Exercise inputs →
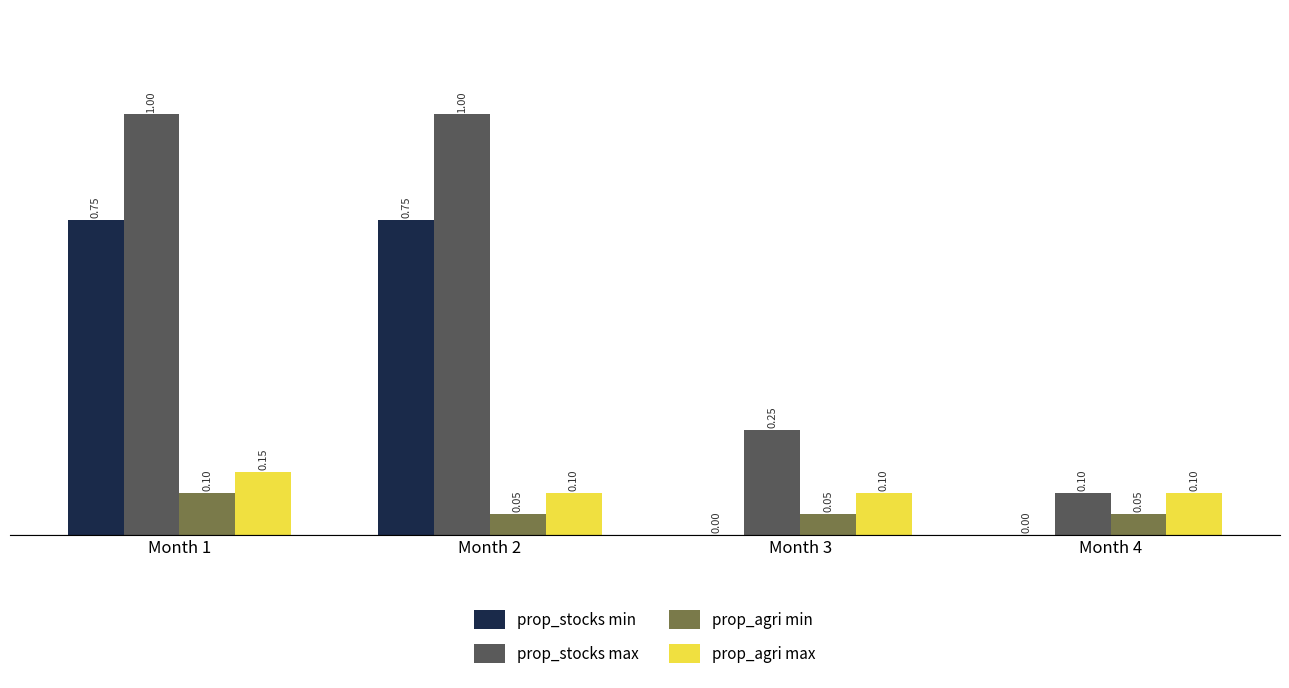

What is the sum of all prop_stocks max values?

2.4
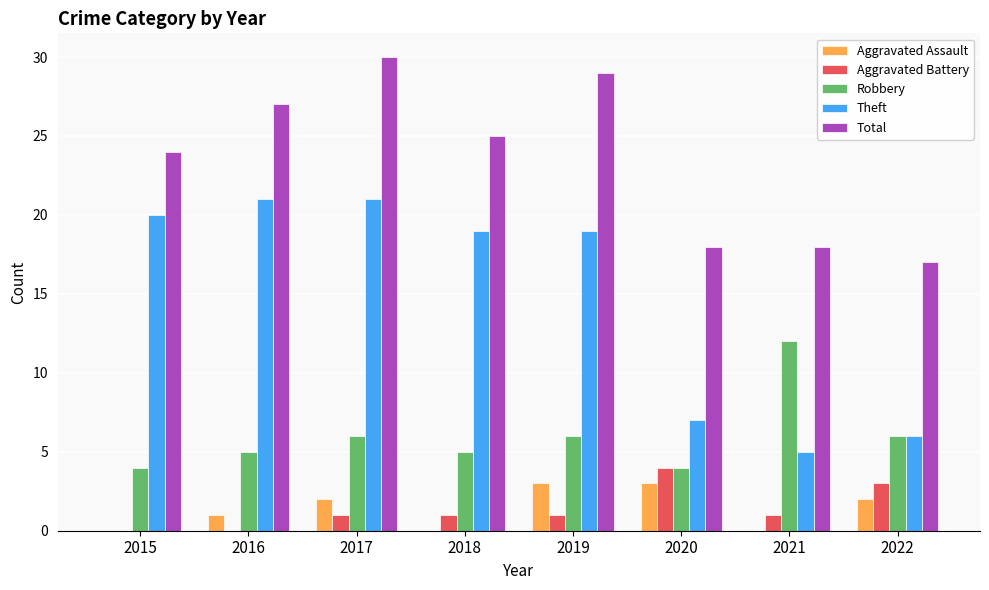

What is the difference between the Theft values at 2015 and 2021?

15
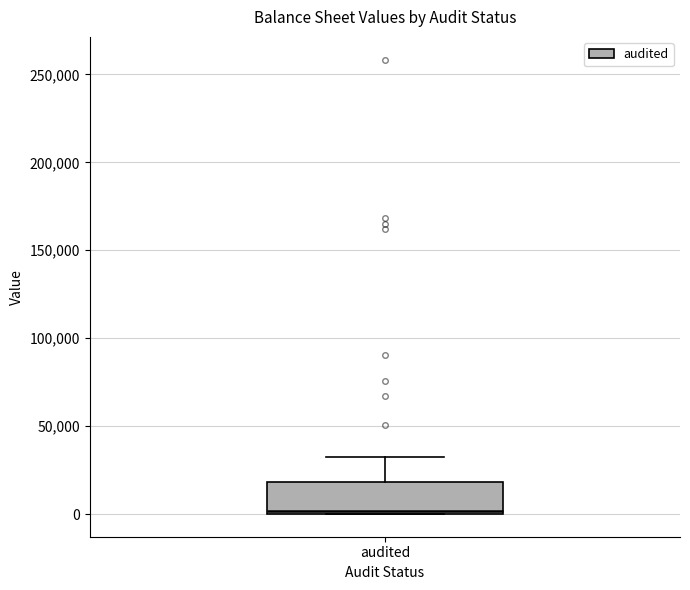

Transcribe this box plot: give where the median line is, the range the box spans, and where the two whiskers end, as read against the y-axis. The values are not printed on the chart, so give them approximately, as read against the axis.

median 0 (just above the box's lower edge), box 0 to 20000, whiskers 0 to 30000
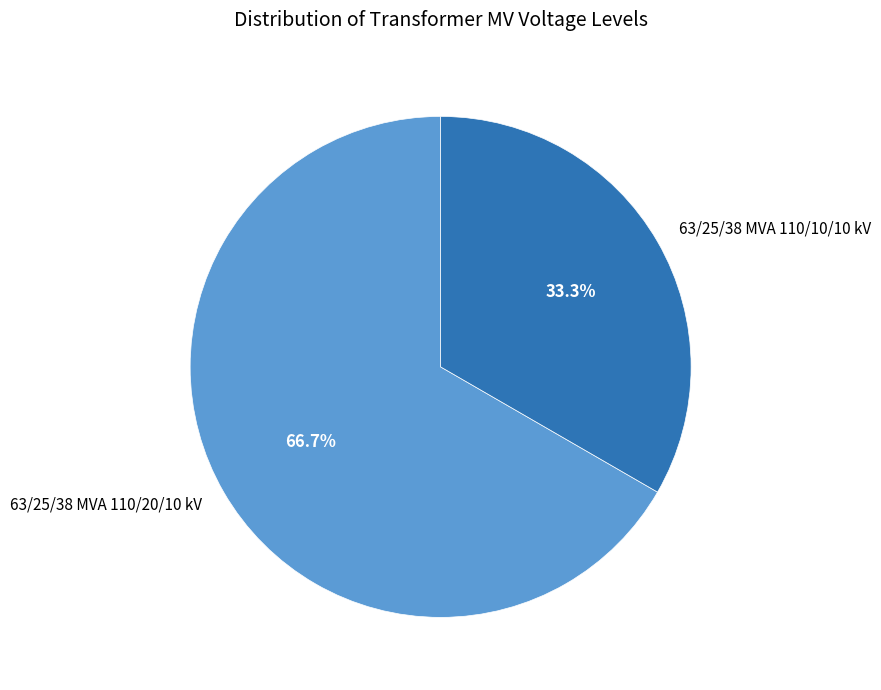

Which has a higher value, 63/25/38 MVA 110/10/10 kV or 63/25/38 MVA 110/20/10 kV?

63/25/38 MVA 110/20/10 kV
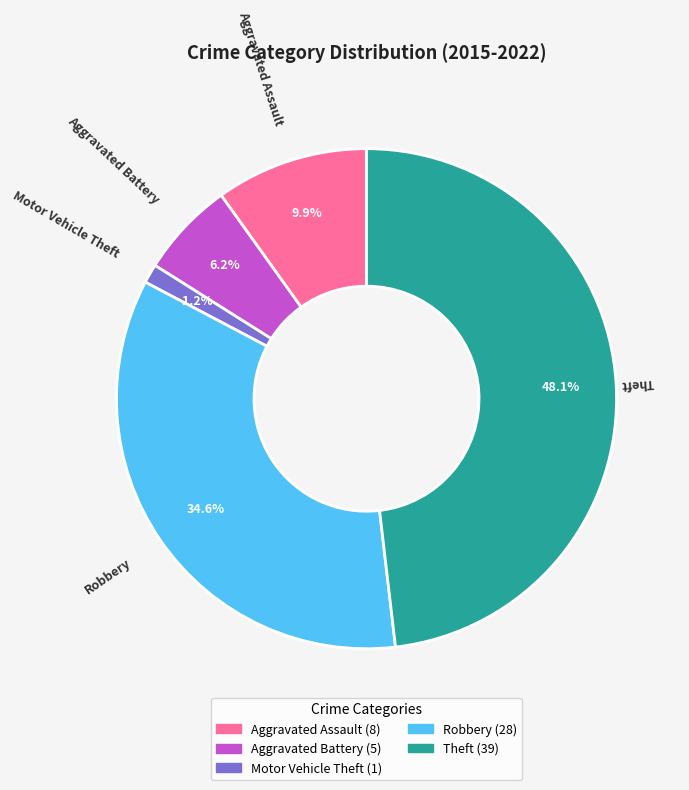

Do Aggravated Battery and Robbery together represent more than half of the pie?

No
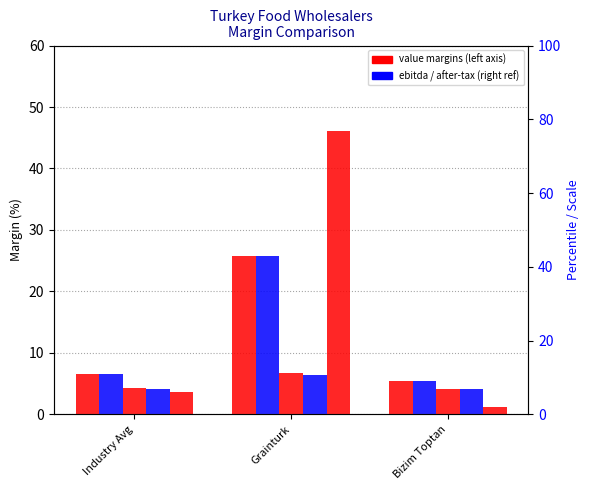

Reading left to right, what are all the values shown in this chart?

ebitdard_margin: 6.6	25.7	5.5
ebitda_margin: 6.6	25.7	5.5
operating_margin: 4.3	6.7	4.1
after_tax_operating_margin: 4.2	6.4	4.1
net_margin: 3.7	46.0	1.2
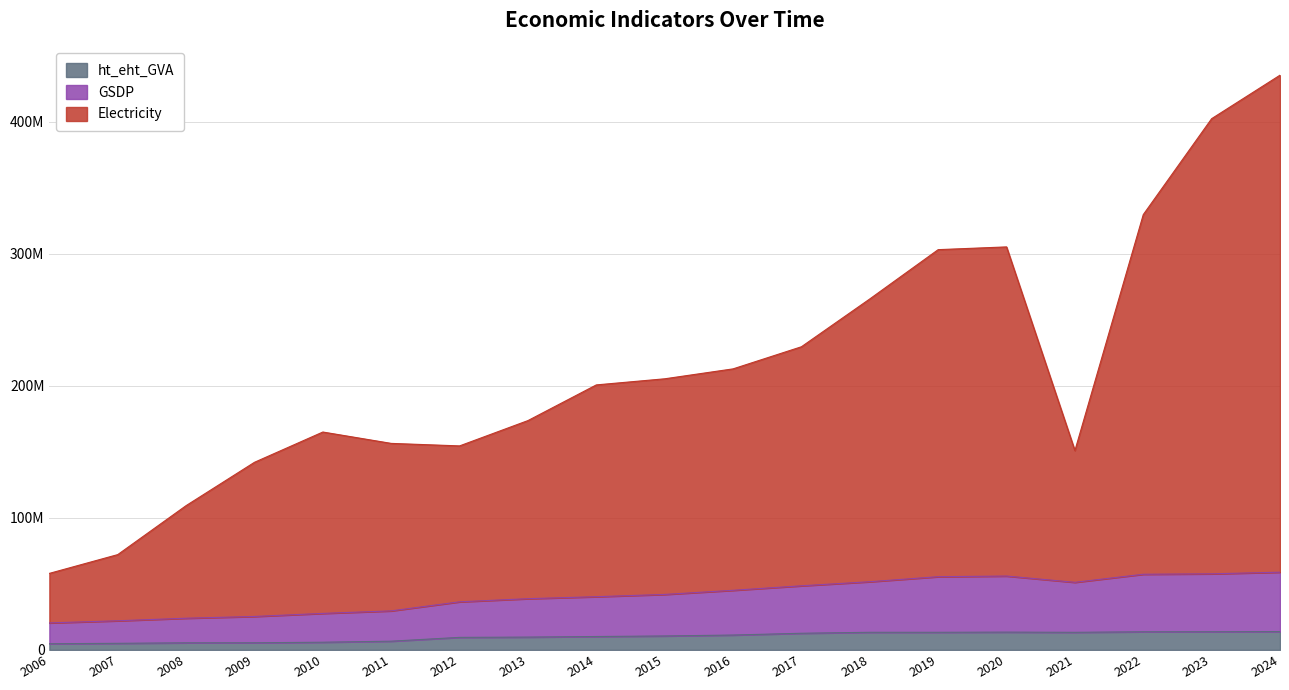

How many lines are shown in the chart?

3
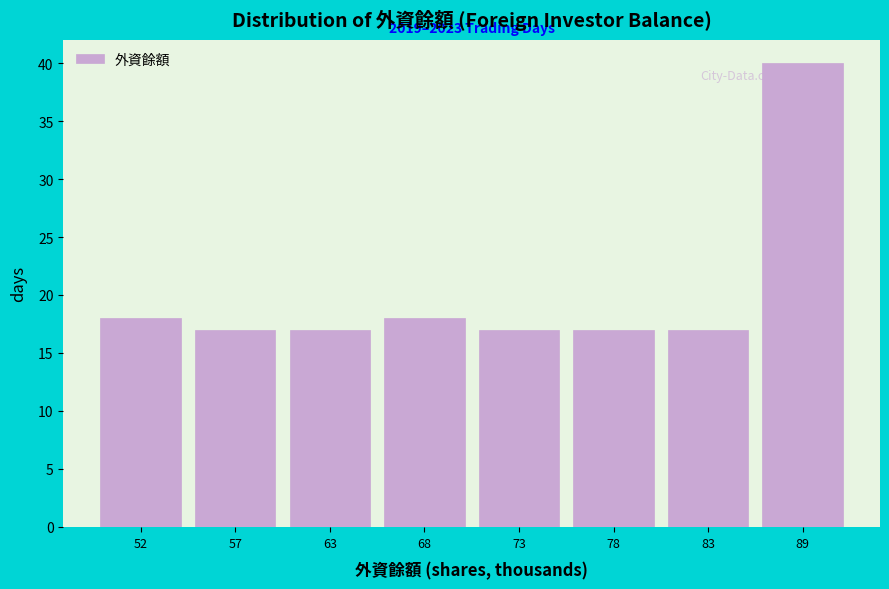

Reading right to left, list all the values displayed in this chart.

40	17	17	17	18	17	17	18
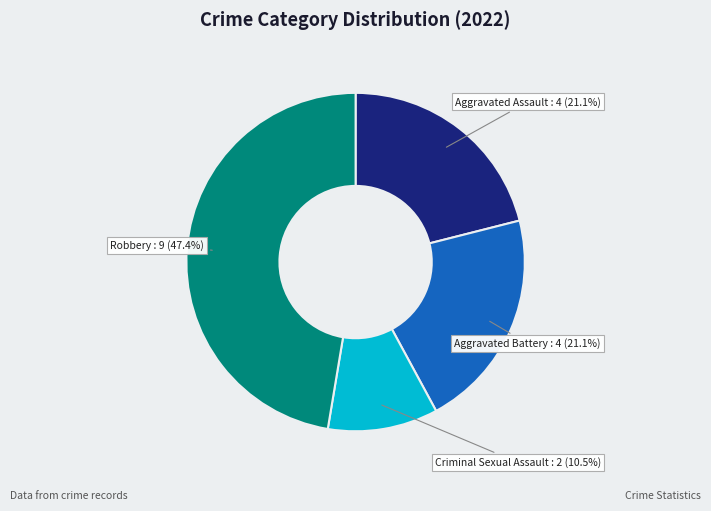

Is there any slice that represents more than half of the pie?

No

Activity →
Copy out every record above word for word, leaving out the pictures.

Response below →
What is the sum of all prop_stocks max values?

2.4

What is the difference between the Theft values at 2015 and 2021?

15

Transcribe this box plot: give where the median line is, the range the box spans, and where the two whiskers end, as read against the y-axis. The values are not printed on the chart, so give them approximately, as read against the axis.

median 0 (just above the box's lower edge), box 0 to 20000, whiskers 0 to 30000

Which has a higher value, 63/25/38 MVA 110/10/10 kV or 63/25/38 MVA 110/20/10 kV?

63/25/38 MVA 110/20/10 kV

Do Aggravated Battery and Robbery together represent more than half of the pie?

No

Reading left to right, what are all the values shown in this chart?

ebitdard_margin: 6.6	25.7	5.5
ebitda_margin: 6.6	25.7	5.5
operating_margin: 4.3	6.7	4.1
after_tax_operating_margin: 4.2	6.4	4.1
net_margin: 3.7	46.0	1.2

How many lines are shown in the chart?

3

Reading right to left, list all the values displayed in this chart.

40	17	17	17	18	17	17	18

Is there any slice that represents more than half of the pie?

No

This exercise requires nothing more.